> RECORDS FOR PROCESSING:
▼
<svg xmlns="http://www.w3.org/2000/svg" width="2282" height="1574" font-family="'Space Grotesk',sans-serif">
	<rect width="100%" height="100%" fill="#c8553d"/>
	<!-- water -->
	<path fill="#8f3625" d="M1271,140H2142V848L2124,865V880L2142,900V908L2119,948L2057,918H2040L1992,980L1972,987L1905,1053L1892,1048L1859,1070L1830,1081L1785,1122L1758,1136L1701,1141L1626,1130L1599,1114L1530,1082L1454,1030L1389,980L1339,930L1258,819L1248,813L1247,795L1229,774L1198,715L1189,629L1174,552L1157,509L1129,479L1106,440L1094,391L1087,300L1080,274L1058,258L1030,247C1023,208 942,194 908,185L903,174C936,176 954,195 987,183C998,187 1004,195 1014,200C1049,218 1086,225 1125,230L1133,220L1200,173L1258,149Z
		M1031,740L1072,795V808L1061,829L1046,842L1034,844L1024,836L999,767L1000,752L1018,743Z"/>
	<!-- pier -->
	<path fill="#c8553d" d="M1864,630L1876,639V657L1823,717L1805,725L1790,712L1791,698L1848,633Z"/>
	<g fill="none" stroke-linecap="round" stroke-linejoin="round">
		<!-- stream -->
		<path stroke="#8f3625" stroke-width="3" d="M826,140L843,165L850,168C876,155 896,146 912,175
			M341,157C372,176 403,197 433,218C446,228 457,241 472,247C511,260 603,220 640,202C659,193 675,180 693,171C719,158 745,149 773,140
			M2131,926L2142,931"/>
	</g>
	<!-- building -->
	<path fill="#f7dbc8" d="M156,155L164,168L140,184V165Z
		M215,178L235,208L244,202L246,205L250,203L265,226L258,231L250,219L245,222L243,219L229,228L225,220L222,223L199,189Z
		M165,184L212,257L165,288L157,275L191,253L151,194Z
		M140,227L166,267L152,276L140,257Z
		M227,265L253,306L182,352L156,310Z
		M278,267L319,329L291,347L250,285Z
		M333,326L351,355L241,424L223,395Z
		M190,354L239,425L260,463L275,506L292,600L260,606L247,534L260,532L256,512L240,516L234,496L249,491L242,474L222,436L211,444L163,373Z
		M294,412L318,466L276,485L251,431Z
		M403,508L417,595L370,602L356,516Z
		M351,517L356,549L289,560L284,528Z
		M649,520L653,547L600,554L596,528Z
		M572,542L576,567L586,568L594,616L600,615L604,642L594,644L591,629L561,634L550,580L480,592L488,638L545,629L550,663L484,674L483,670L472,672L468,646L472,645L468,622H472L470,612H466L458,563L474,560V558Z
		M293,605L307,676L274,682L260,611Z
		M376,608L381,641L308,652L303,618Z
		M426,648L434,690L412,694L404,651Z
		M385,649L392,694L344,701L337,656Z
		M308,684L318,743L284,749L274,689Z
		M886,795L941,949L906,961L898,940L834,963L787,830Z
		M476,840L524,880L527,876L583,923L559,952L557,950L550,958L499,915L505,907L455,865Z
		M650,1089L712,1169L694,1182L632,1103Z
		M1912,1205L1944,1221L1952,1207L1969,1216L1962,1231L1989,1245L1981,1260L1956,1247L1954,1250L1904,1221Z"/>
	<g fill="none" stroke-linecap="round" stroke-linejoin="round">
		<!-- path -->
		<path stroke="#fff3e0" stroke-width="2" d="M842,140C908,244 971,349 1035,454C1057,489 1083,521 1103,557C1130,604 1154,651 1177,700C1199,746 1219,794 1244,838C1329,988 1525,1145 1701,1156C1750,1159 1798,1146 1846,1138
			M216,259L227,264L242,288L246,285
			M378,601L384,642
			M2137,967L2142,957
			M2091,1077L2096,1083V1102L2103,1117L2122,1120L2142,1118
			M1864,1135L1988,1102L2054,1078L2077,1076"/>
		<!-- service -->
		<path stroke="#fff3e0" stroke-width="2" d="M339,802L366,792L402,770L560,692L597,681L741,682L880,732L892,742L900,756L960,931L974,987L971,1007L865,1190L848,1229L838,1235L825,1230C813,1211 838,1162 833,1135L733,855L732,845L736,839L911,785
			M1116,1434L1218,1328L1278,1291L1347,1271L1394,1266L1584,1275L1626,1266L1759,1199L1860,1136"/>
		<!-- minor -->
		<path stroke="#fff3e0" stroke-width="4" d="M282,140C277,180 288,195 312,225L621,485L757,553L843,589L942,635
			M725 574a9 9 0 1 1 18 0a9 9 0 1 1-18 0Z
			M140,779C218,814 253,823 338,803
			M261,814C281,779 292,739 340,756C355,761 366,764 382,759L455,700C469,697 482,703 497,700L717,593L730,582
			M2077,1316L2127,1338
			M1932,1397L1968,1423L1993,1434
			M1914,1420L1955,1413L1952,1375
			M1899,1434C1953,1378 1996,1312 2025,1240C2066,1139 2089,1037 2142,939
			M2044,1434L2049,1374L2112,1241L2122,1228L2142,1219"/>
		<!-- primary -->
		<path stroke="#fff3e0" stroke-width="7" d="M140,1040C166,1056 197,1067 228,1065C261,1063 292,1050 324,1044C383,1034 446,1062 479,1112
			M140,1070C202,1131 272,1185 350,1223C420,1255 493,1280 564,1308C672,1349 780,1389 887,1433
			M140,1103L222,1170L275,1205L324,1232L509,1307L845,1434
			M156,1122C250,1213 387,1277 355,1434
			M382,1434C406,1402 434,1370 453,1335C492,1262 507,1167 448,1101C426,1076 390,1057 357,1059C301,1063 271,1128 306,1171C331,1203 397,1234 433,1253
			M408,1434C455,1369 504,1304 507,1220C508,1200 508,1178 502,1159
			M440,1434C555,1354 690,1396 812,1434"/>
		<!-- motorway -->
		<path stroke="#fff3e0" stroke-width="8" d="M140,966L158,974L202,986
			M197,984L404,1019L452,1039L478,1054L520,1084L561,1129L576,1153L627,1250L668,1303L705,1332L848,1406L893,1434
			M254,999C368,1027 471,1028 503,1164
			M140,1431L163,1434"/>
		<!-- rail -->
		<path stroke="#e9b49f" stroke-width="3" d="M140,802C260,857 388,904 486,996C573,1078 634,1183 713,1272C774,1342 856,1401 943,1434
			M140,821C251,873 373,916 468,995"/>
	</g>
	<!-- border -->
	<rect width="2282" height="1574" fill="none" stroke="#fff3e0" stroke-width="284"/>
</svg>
▲
> REQUIRED ACTION: Return the full listing unchanged.

> RESPONSE TO THIS TASK:
<svg xmlns="http://www.w3.org/2000/svg" width="2282" height="1574" font-family="'Space Grotesk',sans-serif">
	<rect width="100%" height="100%" fill="#c8553d"/>
	<!-- water -->
	<path fill="#8f3625" d="M1271,140H2142V848L2124,865V880L2142,900V908L2119,948L2057,918H2040L1992,980L1972,987L1905,1053L1892,1048L1859,1070L1830,1081L1785,1122L1758,1136L1701,1141L1626,1130L1599,1114L1530,1082L1454,1030L1389,980L1339,930L1258,819L1248,813L1247,795L1229,774L1198,715L1189,629L1174,552L1157,509L1129,479L1106,440L1094,391L1087,300L1080,274L1058,258L1030,247C1023,208 942,194 908,185L903,174C936,176 954,195 987,183C998,187 1004,195 1014,200C1049,218 1086,225 1125,230L1133,220L1200,173L1258,149Z
		M1031,740L1072,795V808L1061,829L1046,842L1034,844L1024,836L999,767L1000,752L1018,743Z"/>
	<!-- pier -->
	<path fill="#c8553d" d="M1864,630L1876,639V657L1823,717L1805,725L1790,712L1791,698L1848,633Z"/>
	<g fill="none" stroke-linecap="round" stroke-linejoin="round">
		<!-- stream -->
		<path stroke="#8f3625" stroke-width="3" d="M826,140L843,165L850,168C876,155 896,146 912,175
			M341,157C372,176 403,197 433,218C446,228 457,241 472,247C511,260 603,220 640,202C659,193 675,180 693,171C719,158 745,149 773,140
			M2131,926L2142,931"/>
	</g>
	<!-- building -->
	<path fill="#f7dbc8" d="M156,155L164,168L140,184V165Z
		M215,178L235,208L244,202L246,205L250,203L265,226L258,231L250,219L245,222L243,219L229,228L225,220L222,223L199,189Z
		M165,184L212,257L165,288L157,275L191,253L151,194Z
		M140,227L166,267L152,276L140,257Z
		M227,265L253,306L182,352L156,310Z
		M278,267L319,329L291,347L250,285Z
		M333,326L351,355L241,424L223,395Z
		M190,354L239,425L260,463L275,506L292,600L260,606L247,534L260,532L256,512L240,516L234,496L249,491L242,474L222,436L211,444L163,373Z
		M294,412L318,466L276,485L251,431Z
		M403,508L417,595L370,602L356,516Z
		M351,517L356,549L289,560L284,528Z
		M649,520L653,547L600,554L596,528Z
		M572,542L576,567L586,568L594,616L600,615L604,642L594,644L591,629L561,634L550,580L480,592L488,638L545,629L550,663L484,674L483,670L472,672L468,646L472,645L468,622H472L470,612H466L458,563L474,560V558Z
		M293,605L307,676L274,682L260,611Z
		M376,608L381,641L308,652L303,618Z
		M426,648L434,690L412,694L404,651Z
		M385,649L392,694L344,701L337,656Z
		M308,684L318,743L284,749L274,689Z
		M886,795L941,949L906,961L898,940L834,963L787,830Z
		M476,840L524,880L527,876L583,923L559,952L557,950L550,958L499,915L505,907L455,865Z
		M650,1089L712,1169L694,1182L632,1103Z
		M1912,1205L1944,1221L1952,1207L1969,1216L1962,1231L1989,1245L1981,1260L1956,1247L1954,1250L1904,1221Z"/>
	<g fill="none" stroke-linecap="round" stroke-linejoin="round">
		<!-- path -->
		<path stroke="#fff3e0" stroke-width="2" d="M842,140C908,244 971,349 1035,454C1057,489 1083,521 1103,557C1130,604 1154,651 1177,700C1199,746 1219,794 1244,838C1329,988 1525,1145 1701,1156C1750,1159 1798,1146 1846,1138
			M216,259L227,264L242,288L246,285
			M378,601L384,642
			M2137,967L2142,957
			M2091,1077L2096,1083V1102L2103,1117L2122,1120L2142,1118
			M1864,1135L1988,1102L2054,1078L2077,1076"/>
		<!-- service -->
		<path stroke="#fff3e0" stroke-width="2" d="M339,802L366,792L402,770L560,692L597,681L741,682L880,732L892,742L900,756L960,931L974,987L971,1007L865,1190L848,1229L838,1235L825,1230C813,1211 838,1162 833,1135L733,855L732,845L736,839L911,785
			M1116,1434L1218,1328L1278,1291L1347,1271L1394,1266L1584,1275L1626,1266L1759,1199L1860,1136"/>
		<!-- minor -->
		<path stroke="#fff3e0" stroke-width="4" d="M282,140C277,180 288,195 312,225L621,485L757,553L843,589L942,635
			M725 574a9 9 0 1 1 18 0a9 9 0 1 1-18 0Z
			M140,779C218,814 253,823 338,803
			M261,814C281,779 292,739 340,756C355,761 366,764 382,759L455,700C469,697 482,703 497,700L717,593L730,582
			M2077,1316L2127,1338
			M1932,1397L1968,1423L1993,1434
			M1914,1420L1955,1413L1952,1375
			M1899,1434C1953,1378 1996,1312 2025,1240C2066,1139 2089,1037 2142,939
			M2044,1434L2049,1374L2112,1241L2122,1228L2142,1219"/>
		<!-- primary -->
		<path stroke="#fff3e0" stroke-width="7" d="M140,1040C166,1056 197,1067 228,1065C261,1063 292,1050 324,1044C383,1034 446,1062 479,1112
			M140,1070C202,1131 272,1185 350,1223C420,1255 493,1280 564,1308C672,1349 780,1389 887,1433
			M140,1103L222,1170L275,1205L324,1232L509,1307L845,1434
			M156,1122C250,1213 387,1277 355,1434
			M382,1434C406,1402 434,1370 453,1335C492,1262 507,1167 448,1101C426,1076 390,1057 357,1059C301,1063 271,1128 306,1171C331,1203 397,1234 433,1253
			M408,1434C455,1369 504,1304 507,1220C508,1200 508,1178 502,1159
			M440,1434C555,1354 690,1396 812,1434"/>
		<!-- motorway -->
		<path stroke="#fff3e0" stroke-width="8" d="M140,966L158,974L202,986
			M197,984L404,1019L452,1039L478,1054L520,1084L561,1129L576,1153L627,1250L668,1303L705,1332L848,1406L893,1434
			M254,999C368,1027 471,1028 503,1164
			M140,1431L163,1434"/>
		<!-- rail -->
		<path stroke="#e9b49f" stroke-width="3" d="M140,802C260,857 388,904 486,996C573,1078 634,1183 713,1272C774,1342 856,1401 943,1434
			M140,821C251,873 373,916 468,995"/>
	</g>
	<!-- border -->
	<rect width="2282" height="1574" fill="none" stroke="#fff3e0" stroke-width="284"/>
</svg>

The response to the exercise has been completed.